Will have more pics when I go out tommorrow but heres a pic of me and my buddy's dmax's all hooked up wating for the snow to start.


----------



## 2006Sierra1500 (Dec 28, 2011)

We got a good 4-5 inches here


----------



## wolfmobile8 (Oct 18, 2009)

Plowed about 4 inches of heavy wet cement today. Still snowing a little and we might get another 3 inches. Wnet over tonght to check the sidewalks and am going to clean everything up in the morning. I will get more pics tommorrow.


----------



## awgolasplowing (Jan 29, 2012)

We got 14" up here in derry and still snowing as of 9 pm on the 1st. I love it. hope we get some more before the winter is over.payup


----------



## Brant'sLawnCare (Jun 29, 2007)

Nice pics. We are supposed to get a bunch of snow starting tomorrow afternoon. The forecast is for 6"+, whatever that means...


----------



## wolfmobile8 (Oct 18, 2009)

Didn't end up get any more snow last night like they perdicted. Cleaned all my lots up this morning.


----------



## wolfmobile8 (Oct 18, 2009)

Two vids I took yesterday. The first was just after I had just plowed the whole parking lot so there really wasn't that much snow but i was just getting use to using the camera while plowing.
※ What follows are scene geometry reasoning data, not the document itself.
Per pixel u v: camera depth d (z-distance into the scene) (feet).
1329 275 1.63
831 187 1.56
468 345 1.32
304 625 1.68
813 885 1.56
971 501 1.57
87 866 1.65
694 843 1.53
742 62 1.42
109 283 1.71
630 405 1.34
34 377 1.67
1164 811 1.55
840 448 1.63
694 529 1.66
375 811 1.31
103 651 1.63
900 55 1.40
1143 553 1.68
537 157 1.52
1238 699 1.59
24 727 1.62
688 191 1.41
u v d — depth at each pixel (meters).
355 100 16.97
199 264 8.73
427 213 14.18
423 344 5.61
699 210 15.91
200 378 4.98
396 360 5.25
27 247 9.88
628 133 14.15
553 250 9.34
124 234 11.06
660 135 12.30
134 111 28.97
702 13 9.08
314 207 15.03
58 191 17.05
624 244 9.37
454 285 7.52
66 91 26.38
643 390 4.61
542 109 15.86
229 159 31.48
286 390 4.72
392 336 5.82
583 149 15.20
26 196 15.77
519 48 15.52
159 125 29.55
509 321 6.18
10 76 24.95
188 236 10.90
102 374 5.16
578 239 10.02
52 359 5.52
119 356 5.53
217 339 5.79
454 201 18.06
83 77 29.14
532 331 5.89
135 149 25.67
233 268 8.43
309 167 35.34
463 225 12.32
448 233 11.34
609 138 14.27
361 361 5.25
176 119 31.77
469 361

The second vid is just a qucik outsied walk around of my truck.


----------



## GMC25004x4 (Dec 21, 2011)

wolfmobile8;1463328 said:


> Two vids I took yesterday. The first was just after I had just plowed the whole parking lot so there really wasn't that much snow but i was just getting use to using the camera while plowing. The second vid is just a qucik outsied walk around of my truck.


Nice videos, truck looks good.


----------